SELECTION →
#####
Wednesday, October 1, 2008

Beautiful Bucharest Rises from the Wreckage




Ever since Eastern Europe opened to tourists in the early 90s, it's been a race to find places that are truly different and get there before Starbucks and Gap do. If you're sick of doing cowboy slammers with IT consultants in Wenceslaz Square, then the place to head for is Bucharest. The crazy, beautiful capital of Romania, Bucharest regards the outside world as a distant, unattainable place of rumour. Its population is still coming out from under one of the most extraordinarily strange regimes of the 20th century. You won't find Bucharest easy, but you will find it different.

The first thing you need to know is that Bucharest is a wreck; a junkyard of remains and ruins from half a dozen historical eras. Concrete buildings stained black by soot crowd the boulevards that once featured the grand residences and elegant arcades that earned the city the nickname 'little Paris'. The boulevards are still there, but many of the impressive buildings were swallowed by the earthquakes that strike Bucharest every 50 years or so. The first earthquake gave the city a wealth of stylish Art Deco apartment blocks. A second, in 1940, gave the post-war communist regime a chance to throw up a series of gloomy Stalinist buildings into the wreckage.
#####
INFORMATION SUPPLIED →
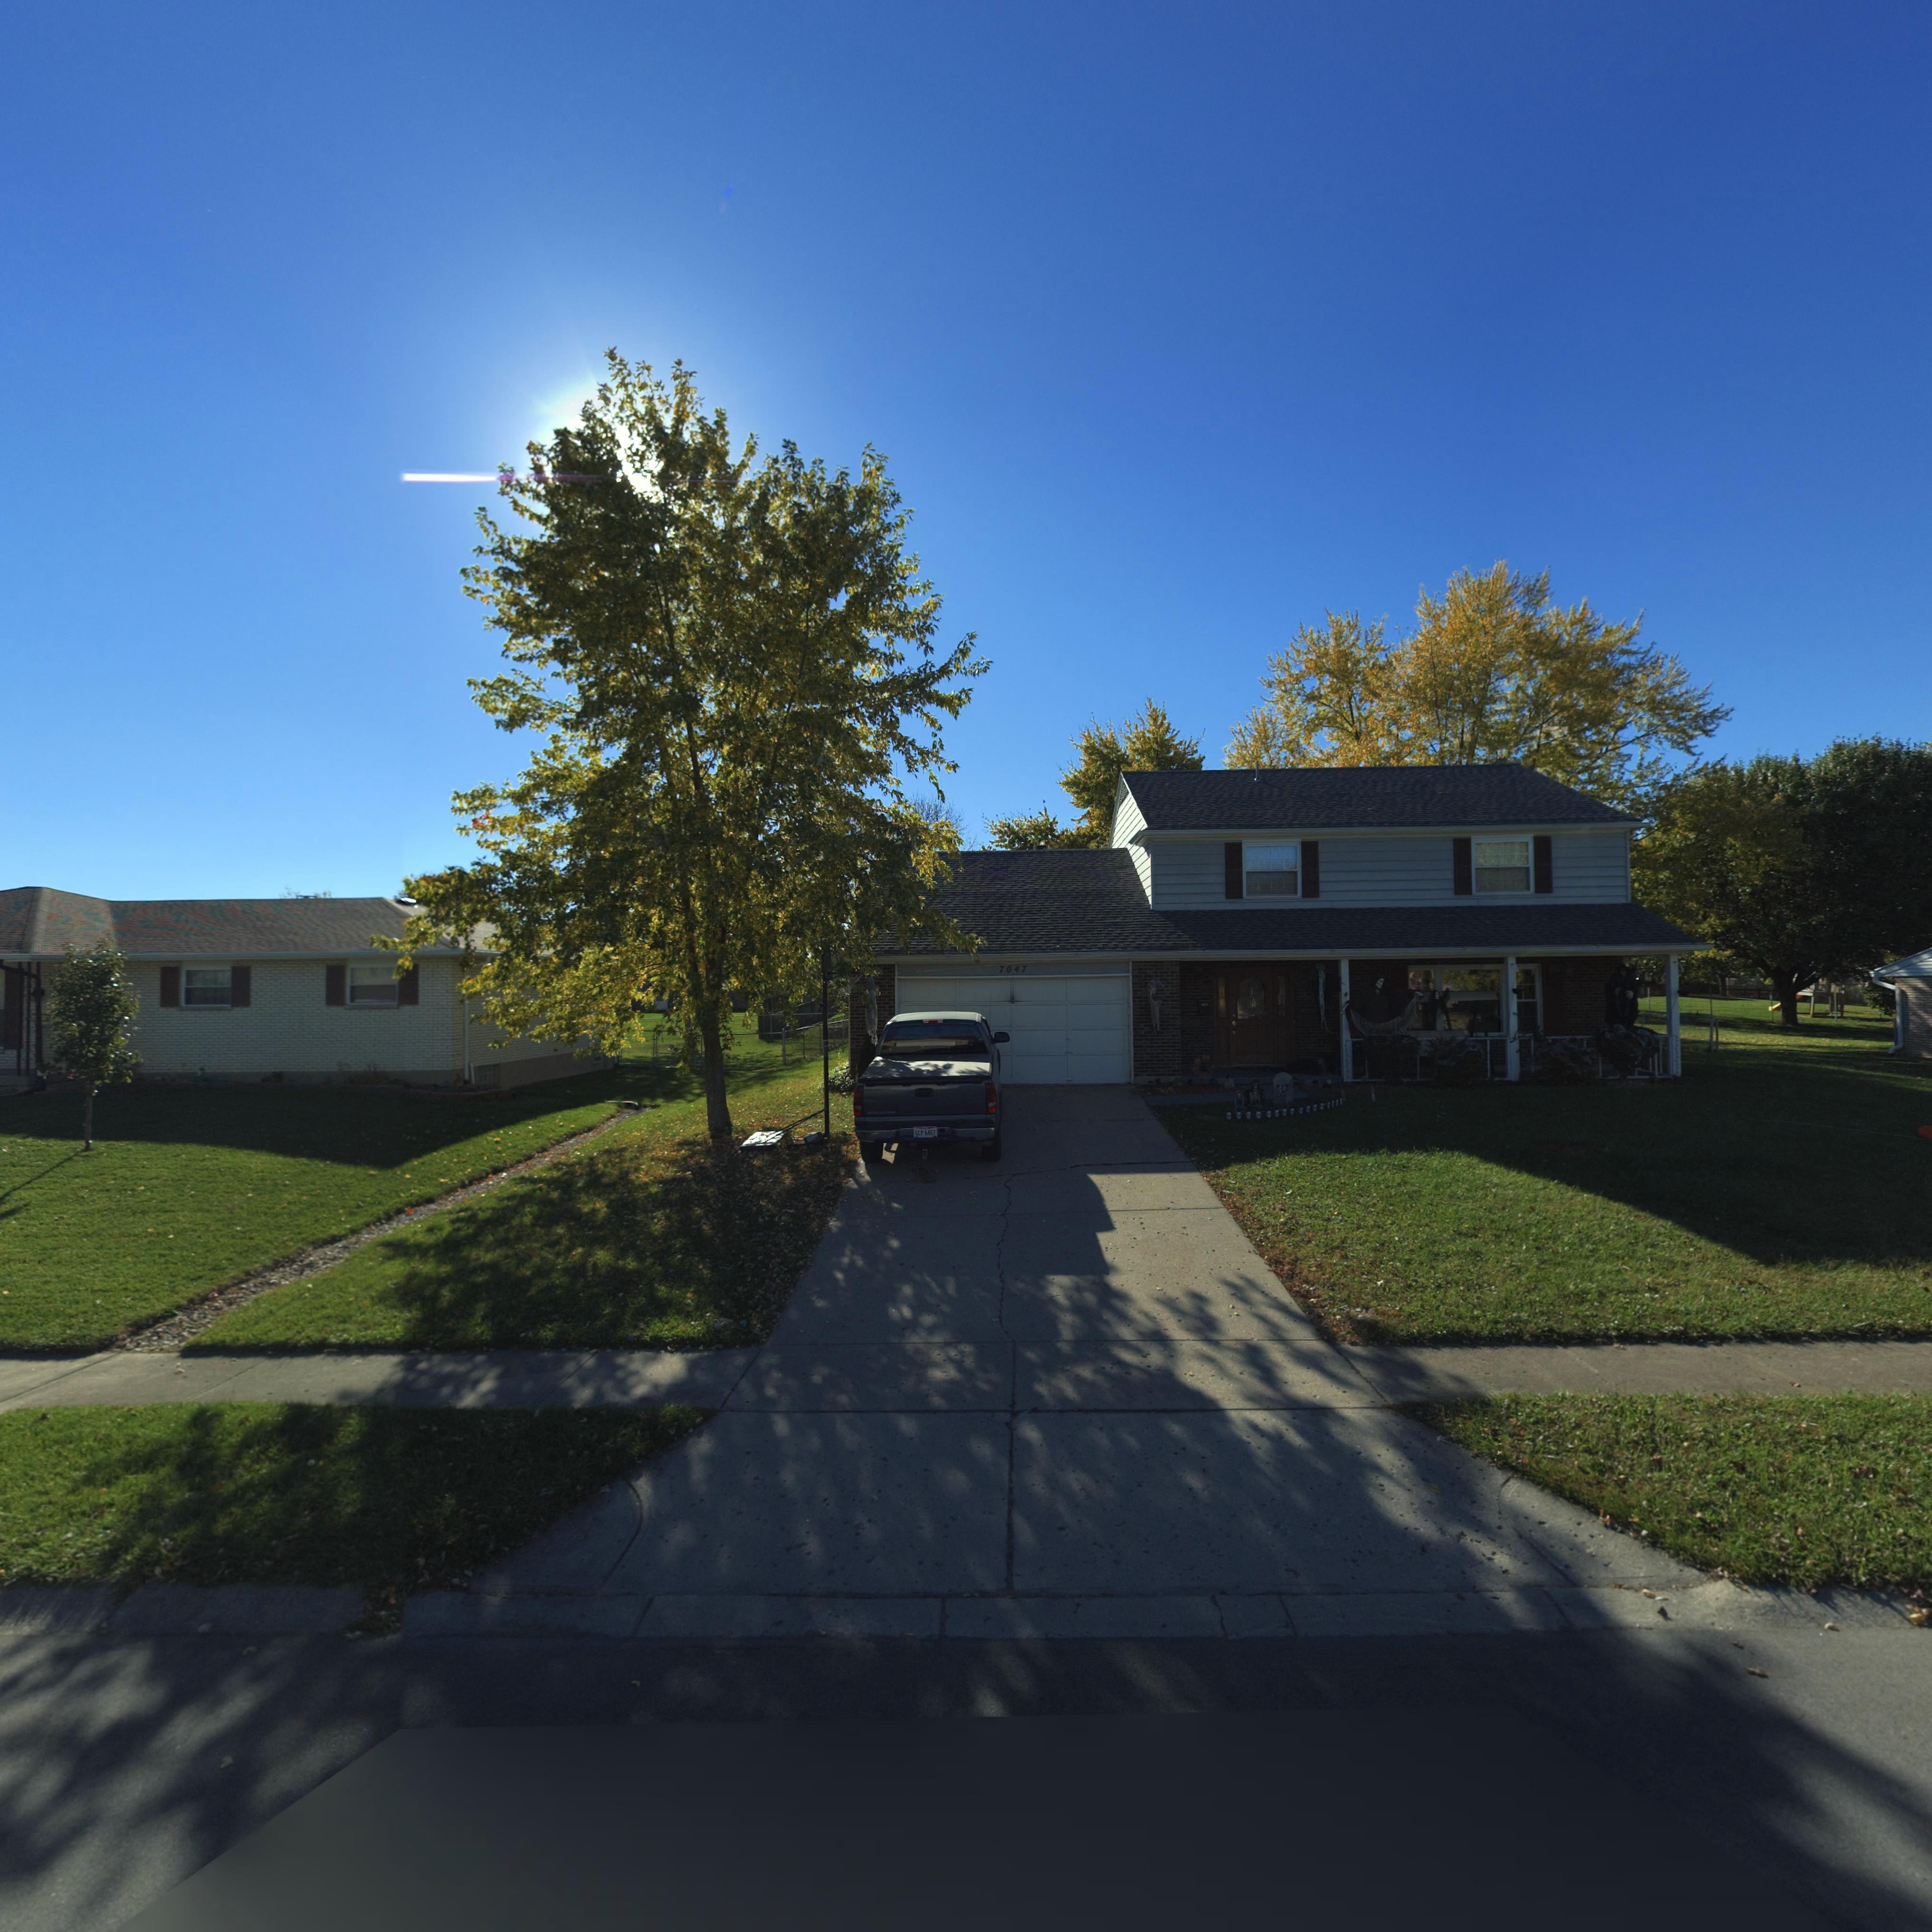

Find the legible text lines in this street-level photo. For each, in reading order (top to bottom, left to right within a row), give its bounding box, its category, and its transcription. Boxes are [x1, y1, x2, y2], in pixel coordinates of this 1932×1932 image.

[998, 965, 1027, 974] StreetNumber: 7047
#####
Please give the Bucharest travel piece again, starting at "The first thing" and ending at "into the wreckage.", with "gloomy" swapped for "grim".

The first thing you need to know is that Bucharest is a wreck; a junkyard of remains and ruins from half a dozen historical eras. Concrete buildings stained black by soot crowd the boulevards that once featured the grand residences and elegant arcades that earned the city the nickname 'little Paris'. The boulevards are still there, but many of the impressive buildings were swallowed by the earthquakes that strike Bucharest every 50 years or so. The first earthquake gave the city a wealth of stylish Art Deco apartment blocks. A second, in 1940, gave the post-war communist regime a chance to throw up a series of grim Stalinist buildings into the wreckage.